本書は、哲学研究者(哲学学者)ではなくて「哲学者」を育てたいと思った著者の中島義道が、自分の思う哲学を10回にわたり6人の生徒に教えていく――といった構成の本である。本書には、哲学者の書いた難解で専門的な哲学書は出てこない。その代わり、哲学という学問の根っこにある日常的で本質的な問いを、体ひとつで考え続けていく。

中島義道は「健全なエゴイズムを育てる」「キレイゴトを語らない」「他人を傷つけても語る」などと、本物の哲学者になるために講義していく。日常の狭間に立ち現れては消えていく本質的なテーマから、中島義道は決して目を逸らそうとはしない。たとえ自分が傷つき、あるいは誰かを傷つけようとも、当たり前と思われていたことを疑い続け、真理を求め全身で問い続ける。しかしながら生徒は1人また1人と減っていく。この生徒が離れていく様が非常に面白い。ある生徒は「哲学」には自分の求めるものがないと感じ、去っていく。また、ある生徒は「哲学は救済ではない」「哲学は真理を求めるもので、幸福よりも真理が優先する」といった「中島義道の哲学」に反発し、去っていく。しかし、それでも中島義道は、幸福や救済がなくとも全身で考え続けることこそが哲学なのだと改めて講義する。そして生徒はたった1人になってしまう。

最後に残った生徒に対して、中島義道は「自分から自由になる」というテーマで、自分の思う「哲学」を語る。しかし中島義道の「哲学」は最後に残った生徒に完全に打ちのめされてしまう。そして本書は終わる。
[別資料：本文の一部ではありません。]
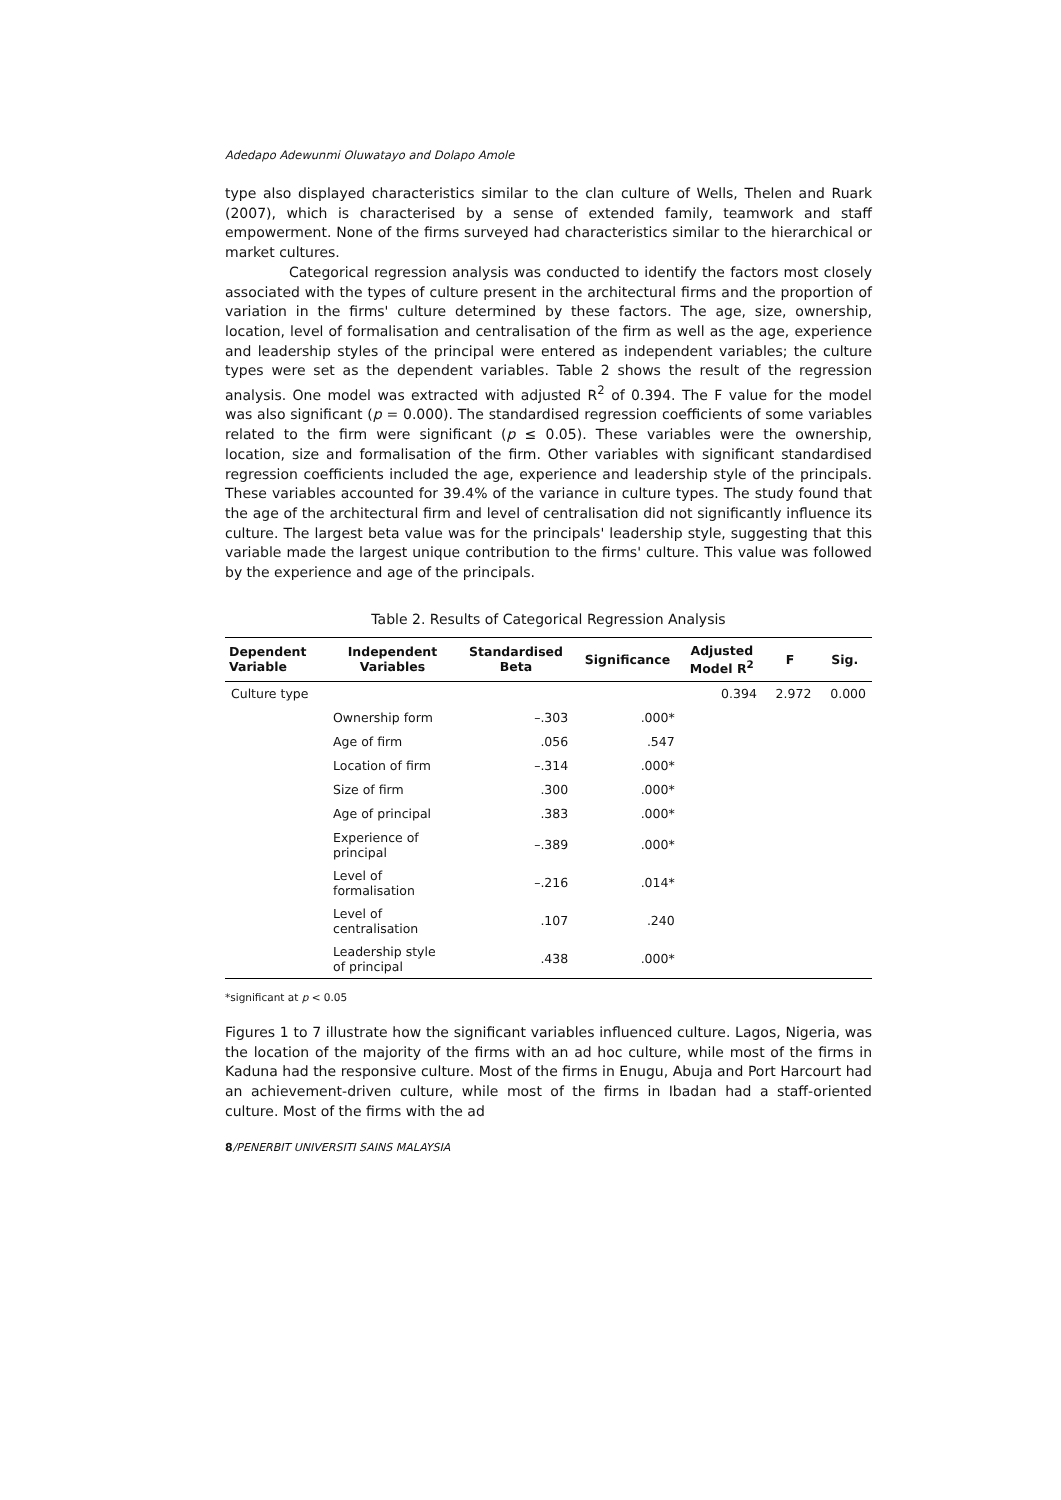Adedapo Adewunmi Oluwatayo and Dolapo Amole
type also displayed characteristics similar to the clan culture of Wells, Thelen and Ruark (2007), which is characterised by a sense of extended family, teamwork and staff empowerment. None of the firms surveyed had characteristics similar to the hierarchical or market cultures.
Categorical regression analysis was conducted to identify the factors most closely associated with the types of culture present in the architectural firms and the proportion of variation in the firms' culture determined by these factors. The age, size, ownership, location, level of formalisation and centralisation of the firm as well as the age, experience and leadership styles of the principal were entered as independent variables; the culture types were set as the dependent variables. Table 2 shows the result of the regression analysis. One model was extracted with adjusted R<sup>2</sup> of 0.394. The F value for the model was also significant (p = 0.000). The standardised regression coefficients of some variables related to the firm were significant (p ≤ 0.05). These variables were the ownership, location, size and formalisation of the firm. Other variables with significant standardised regression coefficients included the age, experience and leadership style of the principals. These variables accounted for 39.4% of the variance in culture types. The study found that the age of the architectural firm and level of centralisation did not significantly influence its culture. The largest beta value was for the principals' leadership style, suggesting that this variable made the largest unique contribution to the firms' culture. This value was followed by the experience and age of the principals.
Table 2. Results of Categorical Regression Analysis
| Dependent Variable | Independent Variables | Standardised Beta | Significance | Adjusted Model R<sup>2</sup> | F | Sig. |
| --- | --- | --- | --- | --- | --- | --- |
| Culture type | | | | 0.394 | 2.972 | 0.000 |
| | Ownership form | –.303 | .000* | | | |
| | Age of firm | .056 | .547 | | | |
| | Location of firm | –.314 | .000* | | | |
| | Size of firm | .300 | .000* | | | |
| | Age of principal | .383 | .000* | | | |
| | Experience of principal | –.389 | .000* | | | |
| | Level of formalisation | –.216 | .014* | | | |
| | Level of centralisation | .107 | .240 | | | |
| | Leadership style of principal | .438 | .000* | | | |
*significant at p < 0.05
Figures 1 to 7 illustrate how the significant variables influenced culture. Lagos, Nigeria, was the location of the majority of the firms with an ad hoc culture, while most of the firms in Kaduna had the responsive culture. Most of the firms in Enugu, Abuja and Port Harcourt had an achievement-driven culture, while most of the firms in Ibadan had a staff-oriented culture. Most of the firms with the ad
8/PENERBIT UNIVERSITI SAINS MALAYSIA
わかったつもりにならずに当たり前と思われていた事象を疑い続けること、真理を求め全身で問い続けること、それこそが「哲学」だと主張しているのだから、当然、本書で主張した「哲学」も次の瞬間には疑われ、再検討の対象となるのだ。つまり中島義道は自らの提示した「哲学」すらもラストで解体してみせたのである。まさに衝撃のクライマックスと結末であろう。

本書を読んで、激しい感情のうねりが体の中から沸き起こってきた。ここまで哲学が誠実な学問だったということを、俺は本書を読んで初めて体感できた。必読。最後に残った生徒は、どうやって先生たる中島義道を打ちのめしたのか、ぜひ読んでみてほしい。